* Page extract *
--------------------------------------------------
Key Concepts
- Structured output: A predefined format (like a form) that constrains an LLM's response to labeled fields instead of freeform text. The LLM performs the same analysis either way, but returns clean, machine-readable answers instead of paragraphs.
- Boolean: A yes/no (true/false) output. Used when the next node needs to make a binary decision or choose between two paths.
- Text (as structured output): A single word or short label returned by the LLM, typically representing a category. Not freeform prose. Examples:
urgent, billing, Spanish. - List (array): An ordered set of individual items. Used when the next node needs to loop through, count, or individually process multiple results.
Quick Reference
Design principle: Always design your structured output based on what the next node needs to receive, not what the LLM is analyzing.
Choosing the right output type:
- Boolean - Next node makes a go/no-go decision. "Did the page change?" "Is the score above threshold?"
- Number - Next node does math: comparisons, thresholds, percentage changes. Must arrive as an actual number, not digits buried in a sentence.
--------------------------------------------------
* Set of tasks *
[1] Reproduce word for word the stretch of the structured output reference from "- Boolean: A" through "in a sentence.".
[2] In the structured output reference, what example labels are given for text as structured output?
[3] Write the next part of the structured output reference, starting after its last line.
You will not need the listing.

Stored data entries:
--------------------------------------------------
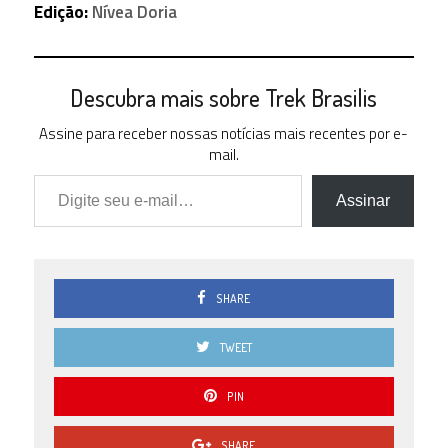
Edição:
Nívea Doria
Descubra mais sobre Trek Brasilis
Assine para receber nossas notícias mais recentes por e-
mail.
Digite seu e-mail…
Assinar
SHARE
TWEET
PIN
SHARE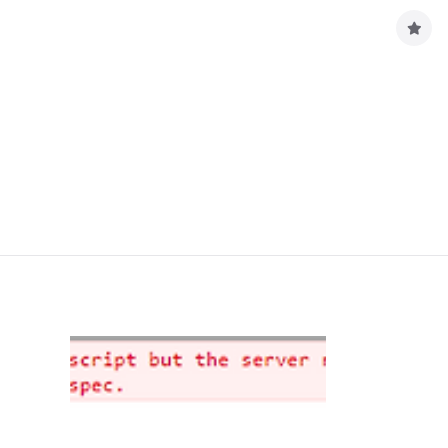
구
독
하
기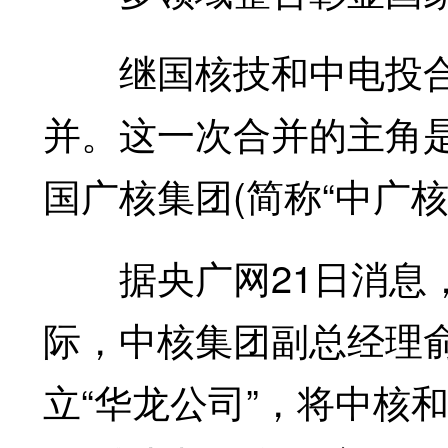
继国核技和中电投合
并。这一次合并的主角是
国广核集团(简称“中广核
据央广网21日消息，
际，中核集团副总经理
立“华龙公司”，将中核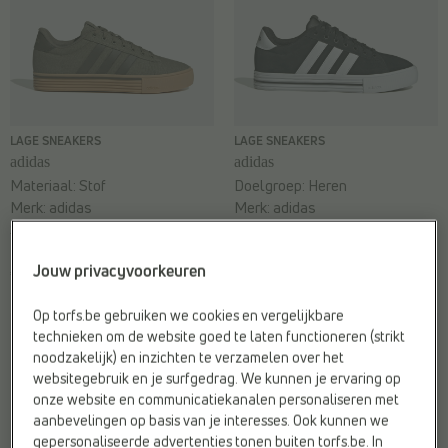
LAGE SNEAKERS
LAGE SNEAKERS
adidas
adidas
Materiaal:
Stof
Doelgroep:
Heren
Merk:
adidas
Merk:
adidas
Sluiting:
Veter
Web-Only:
Nee
Jouw privacyvoorkeuren
€ 69,99
€ 69,95
Op torfs.be gebruiken we cookies en vergelijkbare
technieken om de website goed te laten functioneren (strikt
noodzakelijk) en inzichten te verzamelen over het
websitegebruik en je surfgedrag. We kunnen je ervaring op
onze website en communicatiekanalen personaliseren met
aanbevelingen op basis van je interesses. Ook kunnen we
gepersonaliseerde advertenties tonen buiten torfs.be. In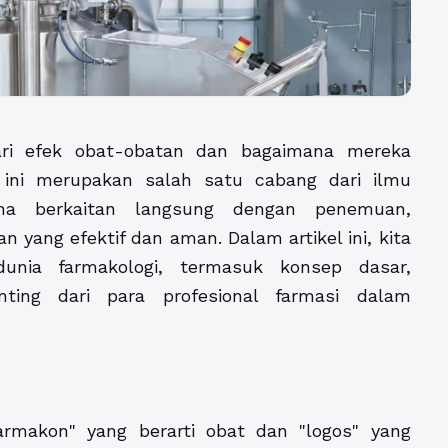
ari efek obat-obatan dan bagaimana mereka
 ini merupakan salah satu cabang dari ilmu
ena berkaitan langsung dengan penemuan,
ang efektif dan aman. Dalam artikel ini, kita
nia farmakologi, termasuk konsep dasar,
ting dari para profesional farmasi dalam
armakon" yang berarti obat dan "logos" yang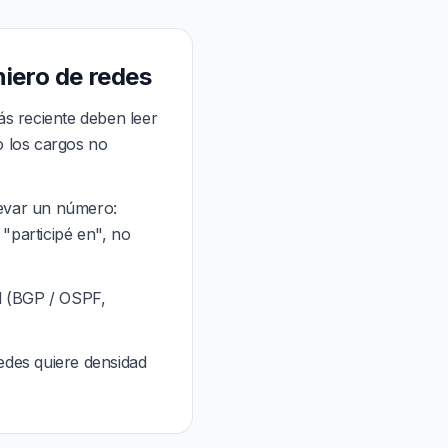
niero de redes
s reciente deben leer
o los cargos no
levar un número:
"participé en", no
d (BGP / OSPF,
edes quiere densidad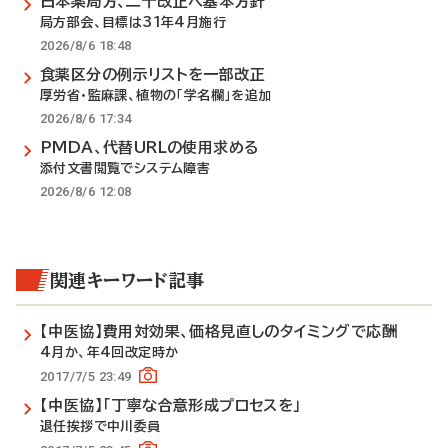
日本薬局方、二十改正へ基本方針
局方部会、目標は31年4月施行
2026/8/6 18:48
食薬区分の例示リストを一部改正
厚労省・監麻課、植物の「学名欄」を追加
2026/8/6 17:34
PMDA、代替URLの使用求める
添付文書閲覧でシステム障害
2026/8/6 12:08
関連キーワード記事
【中医協】費用対効果、価格見直しのタイミングで応酬
4月か、年4回改定時か
2017/7/5 23:49
【中医協】「丁寧な合意形成プロセスを」
退任挨拶で中川委員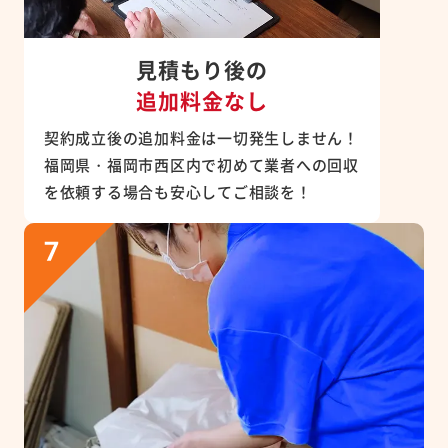
見積もり後の
追加料金なし
契約成立後の追加料金は一切発生しません！
福岡県・福岡市西区内で初めて業者への回収
を依頼する場合も安心してご相談を！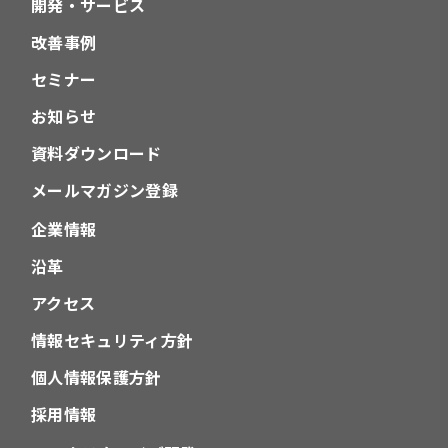
開発・サービス
改善事例
セミナー
お知らせ
資料ダウンロード
メールマガジン登録
企業情報
沿革
アクセス
情報セキュリティ方針
個人情報保護方針
採用情報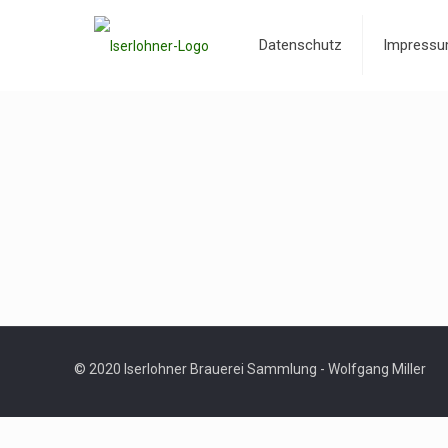
Datenschutz
Impress
© 2020 Iserlohner Brauerei Sammlung - Wolfgang Miller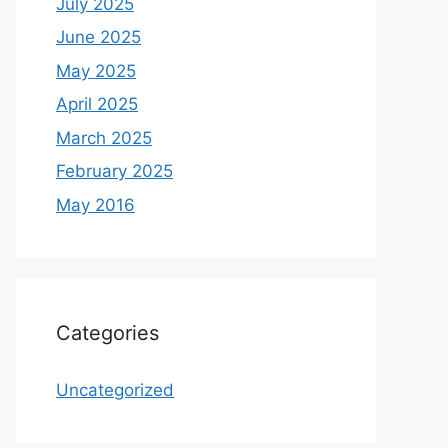
July 2025
June 2025
May 2025
April 2025
March 2025
February 2025
May 2016
Categories
Uncategorized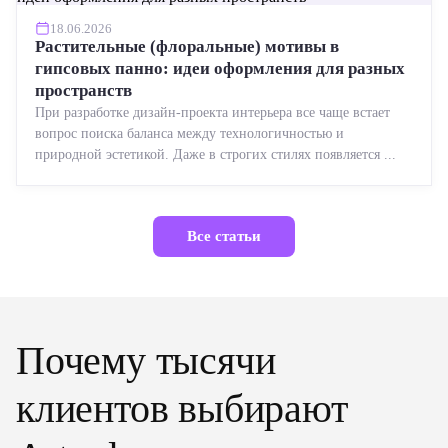
18.06.2026
Растительные (флоральные) мотивы в
гипсовых панно: идеи оформления для разных
пространств
При разработке дизайн-проекта интерьера все чаще встает
вопрос поиска баланса между технологичностью и
природной эстетикой. Даже в строгих стилях появляется ...
Все статьи
Почему тысячи
клиентов выбирают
--------------------------------------------------
* Answers in order *
[1]
- Boolean: A yes/no (true/false) output. Used when the next node needs to make a binary decision or choose between two paths.
- Text (as structured output): A single word or short label returned by the LLM, typically representing a category. Not freeform prose. Examples:
urgent, billing, Spanish. - List (array): An ordered set of individual items. Used when the next node needs to loop through, count, or individually process multiple results.
Quick Reference
Design principle: Always design your structured output based on what the next node needs to receive, not what the LLM is analyzing.
Choosing the right output type:
- Boolean - Next node makes a go/no-go decision. "Did the page change?" "Is the score above threshold?"
- Number - Next node does math: comparisons, thresholds, percentage changes. Must arrive as an actual number, not digits buried in a sentence.

[2] urgent, billing, Spanish

[3]
- Text - Next node routes or labels. Triage categories, sentiment, language detection, priority levels. Define your valid categories upfront.
- List - Next node loops, counts, or processes items individually. Keywords, competitors, issues found.
To add structured outputs in your workflow tool:
- Select the LLM node whose output feeds into another node
- Pick a structured output type from the dropdown
- Name the field descriptively
- Repeat for each field the next node requires
When your LLM nodes use structured outputs consistently, your agent produces the same shaped output every run. That predictability is what makes multi-step chains reliable.